Sie waren eingeladen worden, um den Briten die Mentalität der Rumänen zu erklären. Im Eifer des Gefechts wälzten sie die Schuld am vorgeblichen rumäno-bulgarischen Einwanderungsproblem prompt auf das britische Sozialsystem ab, das es angeblich einträglicher mache, sich vom Staat die Miete zahlen zu lassen, anstatt selbst arbeiten zu gehen.

Ein höllischer Kreis hatte sich da geschlossen, von den Cheeky Girls nach Mitternacht bis hin zum stotternden rumänischen Arbeitsvermittler am Morgen. Mein Donnerstag der dümmlichen Desinformation war nun vollkommen.

Ich musste an einen Freund denken, dem sein Therapeut zur Bekämpfung seiner depressiven Tendenzen alle Nachrichtensendungen strikt verboten hatte.

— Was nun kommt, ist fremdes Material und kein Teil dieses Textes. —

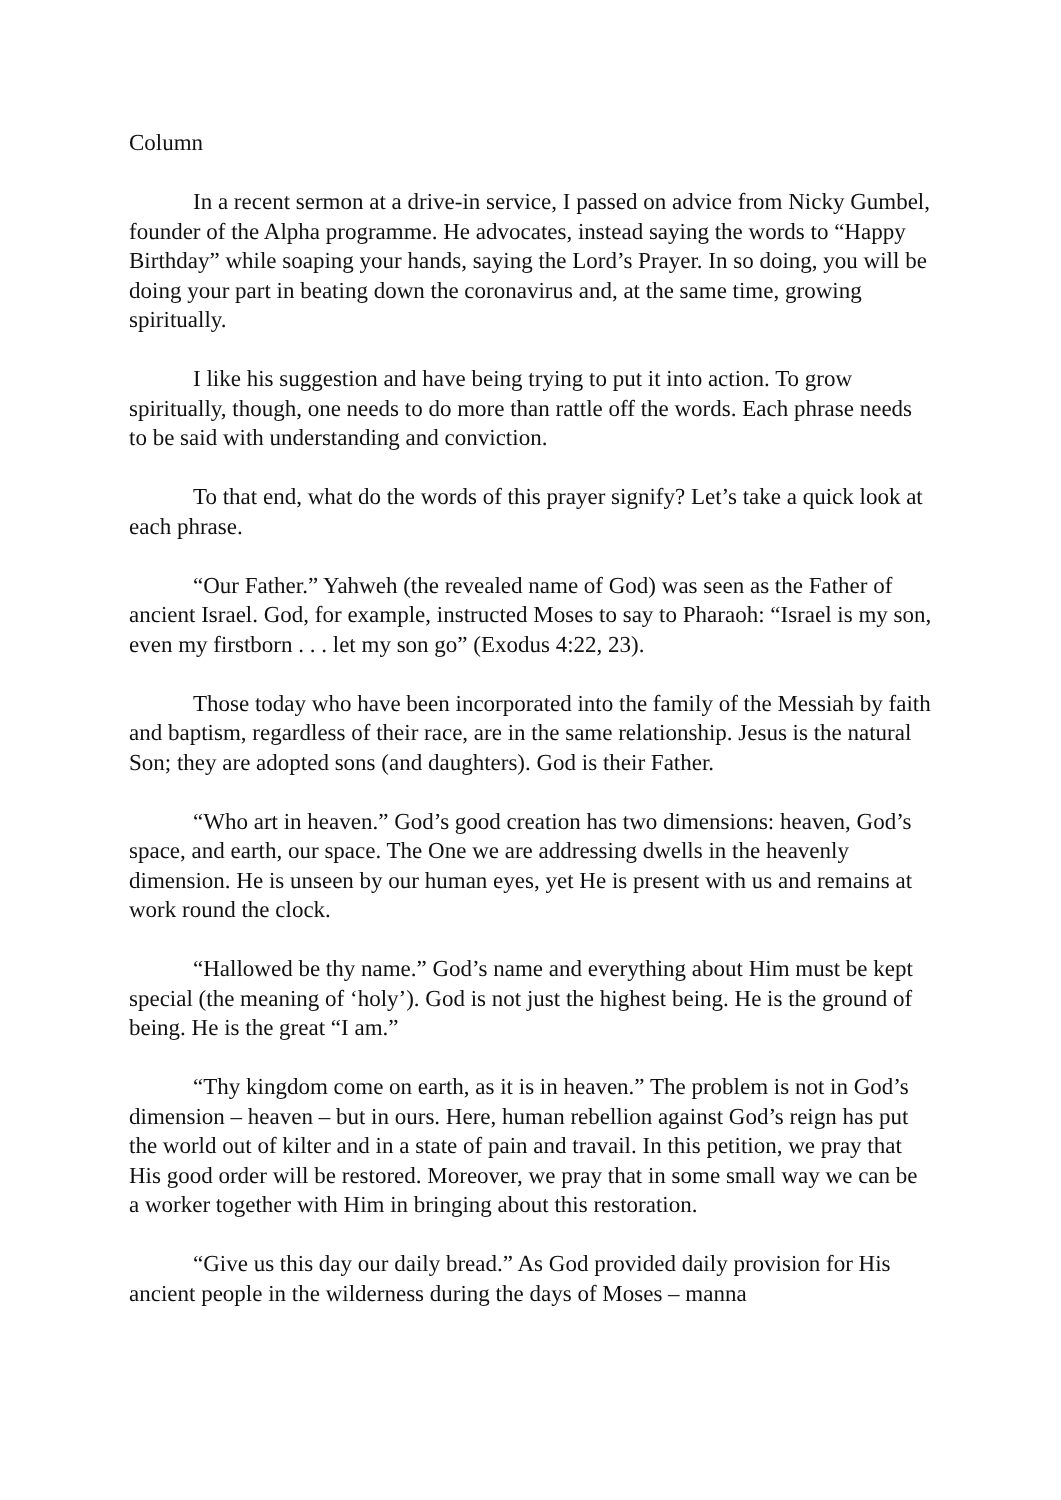Column
In a recent sermon at a drive-in service, I passed on advice from Nicky Gumbel, founder of the Alpha programme. He advocates, instead saying the words to “Happy Birthday” while soaping your hands, saying the Lord’s Prayer. In so doing, you will be doing your part in beating down the coronavirus and, at the same time, growing spiritually.
I like his suggestion and have being trying to put it into action. To grow spiritually, though, one needs to do more than rattle off the words. Each phrase needs to be said with understanding and conviction.
To that end, what do the words of this prayer signify? Let’s take a quick look at each phrase.
“Our Father.” Yahweh (the revealed name of God) was seen as the Father of ancient Israel. God, for example, instructed Moses to say to Pharaoh: “Israel is my son, even my firstborn . . . let my son go” (Exodus 4:22, 23).
Those today who have been incorporated into the family of the Messiah by faith and baptism, regardless of their race, are in the same relationship. Jesus is the natural Son; they are adopted sons (and daughters). God is their Father.
“Who art in heaven.” God’s good creation has two dimensions: heaven, God’s space, and earth, our space. The One we are addressing dwells in the heavenly dimension. He is unseen by our human eyes, yet He is present with us and remains at work round the clock.
“Hallowed be thy name.” God’s name and everything about Him must be kept special (the meaning of ‘holy’). God is not just the highest being. He is the ground of being. He is the great “I am.”
“Thy kingdom come on earth, as it is in heaven.” The problem is not in God’s dimension – heaven – but in ours. Here, human rebellion against God’s reign has put the world out of kilter and in a state of pain and travail. In this petition, we pray that His good order will be restored. Moreover, we pray that in some small way we can be a worker together with Him in bringing about this restoration.
“Give us this day our daily bread.” As God provided daily provision for His ancient people in the wilderness during the days of Moses – manna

Und ich sagte mir vor, dass - selbst wenn ich in diesem Großbritannien längst nicht mehr das weltoffene Land wieder erkenne, als das es sich einst in besseren Zeiten darstellte - es anderswo auch nicht besser wäre.

Was dann auch wieder kein großer Trost ist.

Auf meinem Twitter-Feed erschien indessen ein Tweet des Autors John O'Farrell, der in der By-Election von Eastleigh als Labour-Kandidat vierter geworden war:

„Fell asleep in front of the telly and had nightmare that The Cheeky Girls were being interviewed on complex political issues by Andrew Neil.“

Unglaublich, aber genau dasselbe hatte ich auch gerade geträumt.